We ordered our beverages. Pam, rather uncharacteristically, had a drink in mind and quickly decided on a rum madras. Kim chose a Switchback from the handful of draft selections. Stella Artois, Long Trail, Guinness and Saranac Pale Ale can be enjoyed by the pint, or Newcastle, Sam Adams, Corona, Blue Moon, Lake Placid UBU and several others by the bottle. Wine and liquor options are modest but adequate.
Outdoor seating is available front and rear, where one can seek respite in the shade of an oversized striped awning in the quiet oasis on the rear deck, or choose to observe traffic and comings and goings on the patio in front. Wrought iron tables, a few with cheerful umbrellas, are set up on the front patio. Pam was making her exterior observations, watching four women make their way up the sidewalk from the town center a block away. They entered the Firehouse.  Moments later she watched as four more women approached from the same direction. She ducked inside to claim her seat and watch whatever was about to unfold.  Women, bedecked with amply filled wine glasses, conversed at the bar, as the others filed in from their walk. Men, with wives or sons or daughters, started to even the one-sided gender population. Some gathered at the bar while others took tables inside or on the deck. Within a very short time, the sparsely occupied bar became crowded and laughter, greetings and conversation filled the air. The waitresses were in full swing.

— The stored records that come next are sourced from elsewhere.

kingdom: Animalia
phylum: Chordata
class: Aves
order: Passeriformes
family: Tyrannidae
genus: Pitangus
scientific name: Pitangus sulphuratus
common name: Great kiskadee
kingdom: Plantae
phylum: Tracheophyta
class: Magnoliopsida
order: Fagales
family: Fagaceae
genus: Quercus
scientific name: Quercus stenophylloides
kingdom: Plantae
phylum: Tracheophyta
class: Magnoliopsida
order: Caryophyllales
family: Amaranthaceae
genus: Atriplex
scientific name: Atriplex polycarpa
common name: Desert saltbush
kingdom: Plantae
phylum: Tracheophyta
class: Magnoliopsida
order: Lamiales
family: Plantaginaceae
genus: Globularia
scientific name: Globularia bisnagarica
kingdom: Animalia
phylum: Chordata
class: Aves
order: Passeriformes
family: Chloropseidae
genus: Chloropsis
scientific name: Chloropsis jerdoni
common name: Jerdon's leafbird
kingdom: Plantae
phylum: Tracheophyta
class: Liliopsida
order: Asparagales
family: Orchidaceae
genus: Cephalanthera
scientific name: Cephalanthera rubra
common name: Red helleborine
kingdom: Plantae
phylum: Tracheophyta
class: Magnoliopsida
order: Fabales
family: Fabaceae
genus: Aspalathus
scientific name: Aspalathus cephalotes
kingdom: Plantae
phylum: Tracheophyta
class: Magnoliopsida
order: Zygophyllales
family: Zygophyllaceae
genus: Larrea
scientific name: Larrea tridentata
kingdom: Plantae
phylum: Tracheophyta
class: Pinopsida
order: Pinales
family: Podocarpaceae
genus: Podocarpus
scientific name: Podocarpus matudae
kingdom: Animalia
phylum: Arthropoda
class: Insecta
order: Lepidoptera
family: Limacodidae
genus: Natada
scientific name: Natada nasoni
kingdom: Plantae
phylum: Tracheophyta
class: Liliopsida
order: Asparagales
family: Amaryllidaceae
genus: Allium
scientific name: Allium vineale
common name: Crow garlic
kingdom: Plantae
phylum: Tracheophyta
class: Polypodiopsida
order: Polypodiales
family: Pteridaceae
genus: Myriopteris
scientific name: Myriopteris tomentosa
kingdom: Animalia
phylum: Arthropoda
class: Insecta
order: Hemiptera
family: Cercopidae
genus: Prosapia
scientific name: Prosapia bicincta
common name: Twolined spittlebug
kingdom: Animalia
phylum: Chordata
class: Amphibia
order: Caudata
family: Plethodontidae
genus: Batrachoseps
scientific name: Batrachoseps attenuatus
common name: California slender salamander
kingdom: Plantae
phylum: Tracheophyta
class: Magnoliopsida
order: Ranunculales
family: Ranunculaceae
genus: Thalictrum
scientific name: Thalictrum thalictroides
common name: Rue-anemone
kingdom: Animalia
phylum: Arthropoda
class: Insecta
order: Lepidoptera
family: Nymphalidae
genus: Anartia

A conversation with the bartender, Molly, netted Pam a new drink at the mention of their most recent signature drink involving tequila and dubbed the French Gimlet. Made with tequila, St. Germain and fresh lime, it was a unique flavor combination, tart and salty.
The Hague Firehouse has been in business for six years and is owned by Molly's parents, Sheri DeLarm and Cris Ginn. A labor of love and learning, the family has cautiously progressed through the stages of new ownership to established business. The restaurant and bar are open seasonally, Thursday through Saturday in May and June, then daily during the summer. The restaurant is open from 4:30 to 10 p.m., though bar hours are often later, dictated by demand. The menu is fresh and creative, offering a variety of appetizers, salads, sandwiches and entrees, at what we would consider moderate prices.
Parking spaces at the Firehouse are limited to two handicapped and one not, but parking can be found a very short distance above and below the Hague Firehouse. A visit to the Hague Firehouse promises exciting beverage options, a generously filled wine glass, friendly service, a variety of seating options and interesting menu selections.